16 minutes ago, allworlds said:

It could be down to differences in your vision in bright and dim light. IIRC some glasses-wearing astronomers get eye tests and glasses done for their night vision and it might be a different prescription to daytime.

This is actually another thing to consider.

Quite true - in daytime pupils contract and there is less curvature of the lens that can be "wrong" so prescription indeed changes - which can shift focus range of eye alone (but it still does not let you focus to infinity - it won't correct your eyesight completely).

[Gfamily]

It is possible that the need to re-focus is exacerbated for astronomical observations because the iris is wider at when you are making nighttime observations compared to your iris size when birding during the day. 

Have you tried using the Travelscope at night, to see if the 'no need to refocus'  applies there as well? 

It is also possible that for some reason when you use the Travelscope for birding, you are automatically putting the final image at a virtual position that is within the accommodation distance for your uncorrected vision. 

[AlcorAlly]

1 minute ago, Gfamily said:

Have you tried using the Travelscope at night, to see if the 'no need to refocus'  applies there as well? 

Will try! 

[DaveL59]

24 minutes ago, Gfamily said:

It is possible that the need to re-focus is exacerbated for astronomical observations because the iris is wider at when you are making nighttime observations compared to your iris size when birding during the day. 

Have you tried using the Travelscope at night, to see if the 'no need to refocus'  applies there as well? 

It is also possible that for some reason when you use the Travelscope for birding, you are automatically putting the final image at a virtual position that is within the accommodation distance for your uncorrected vision. 

that was my thoughts also, in brighter light your pupil will close and as with a camera that'll increase the depth of field of you eye.

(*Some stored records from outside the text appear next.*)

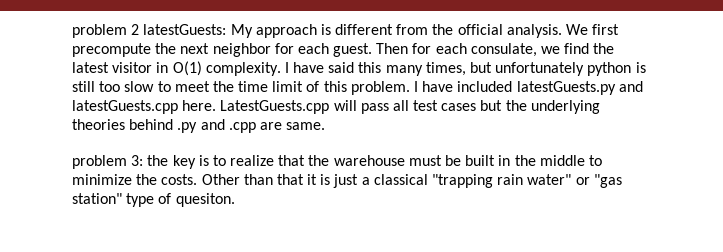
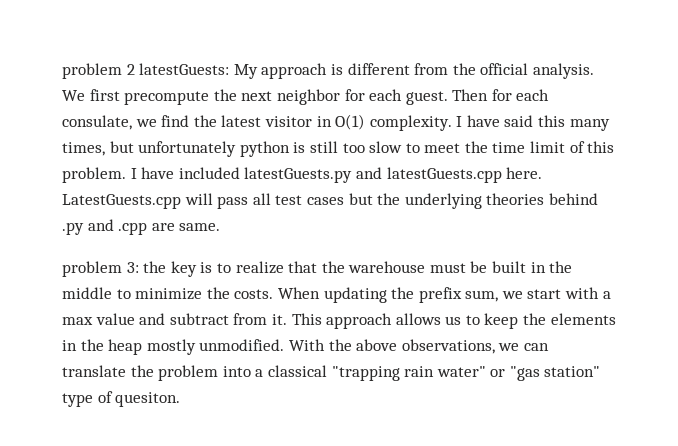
[201,174,359,188] Other than that it is just -> [277,287,611,303] [62,313,616,329] [62,339,549,355] [62,365,251,381] When updating the prefix sum, we start with a max value and subtract from it. This approach allows us to keep the elements in the heap mostly unmodified. With the above observations, we can translate the problem into

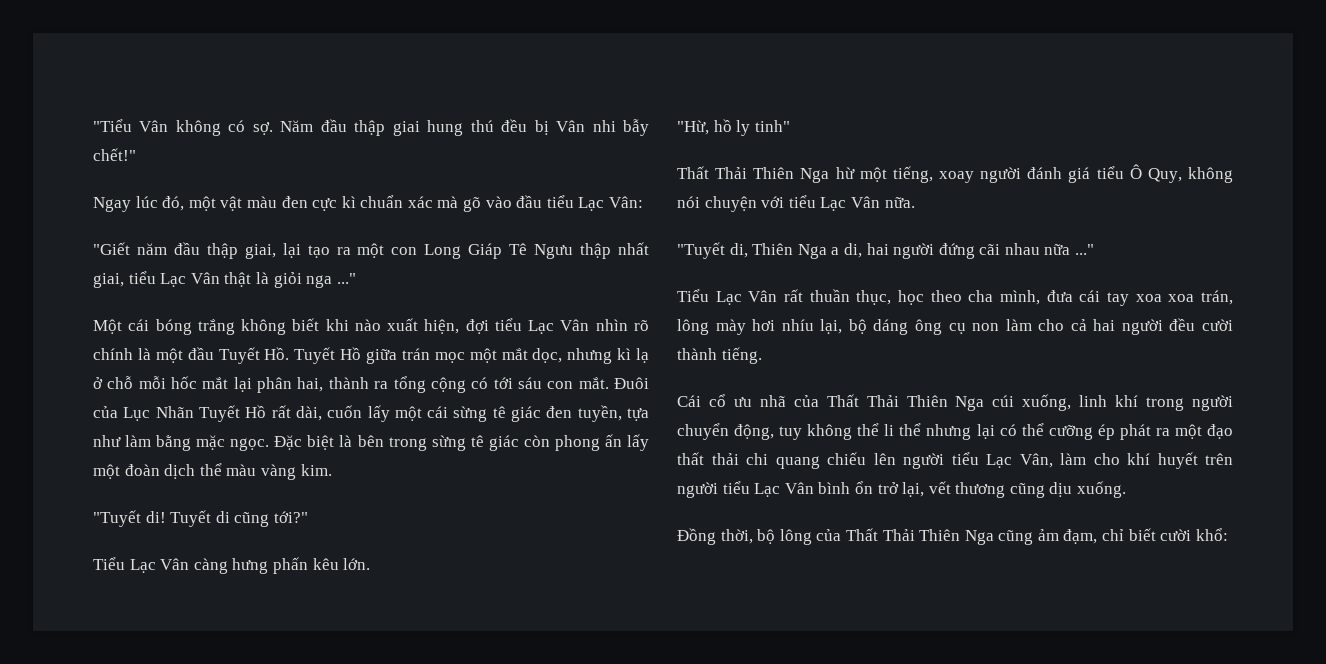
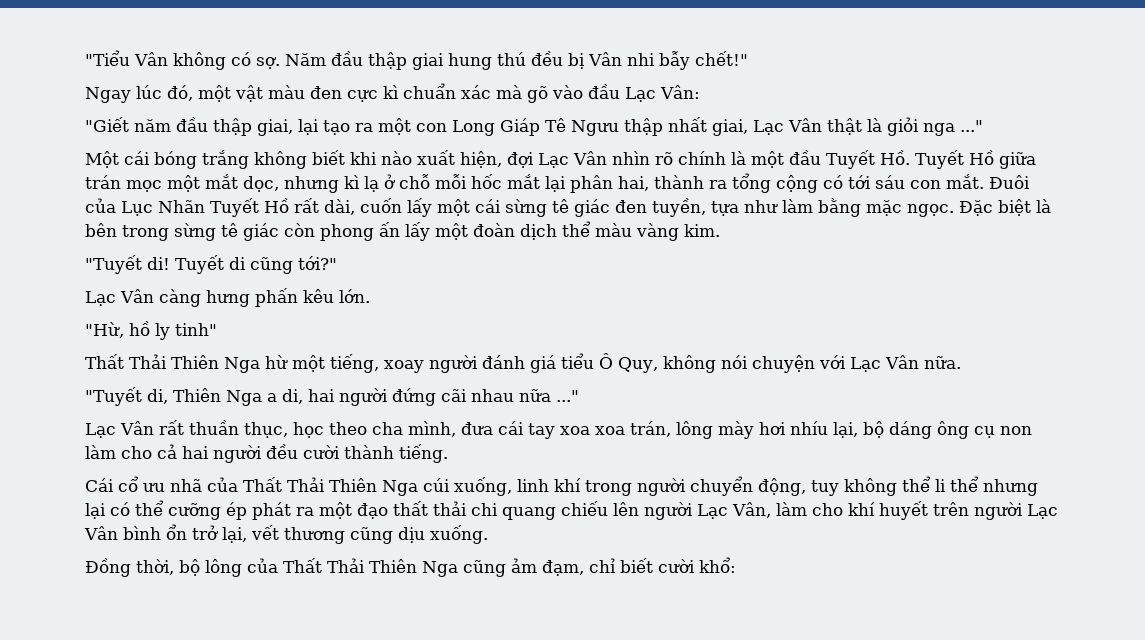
[546,195,574,208] tiểu -> (620, 91) none
[128,271,156,284] tiểu -> (748, 127) none
[494,318,522,331] tiểu -> (534, 160) none
[93,557,125,570] Tiểu -> (337, 263) none
[788,195,816,208] tiểu -> (846, 362) none
[677,289,709,302] Tiểu -> (579, 396) none
[951,452,979,465] tiểu -> (693, 511) none
[722,481,750,494] tiểu -> (1023, 511) none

Hence you may find more accommodation when daytime viewing. If you used the scope on the moon which is quite bright then again your pupils will close a little and you may find no need to adjust focus but on the planets/stars you may need to adjust.

[Louis D]

In the daytime, you will definitely be benefiting from the pinhole effect.  The smaller the pupil opening, the greater the depth of focus.

I also wonder if the spotting scope is slightly slower (higher f-ratio) and as such has a slightly greater depth of focus.  I know if you stop down a telephoto lens, it will have greater depth of focus.

I would try both scopes under identical viewing conditions.  Same lighting, subject, etc.  I would also try an off-axis aperture mask on the H150 to see if depth of focus improves any.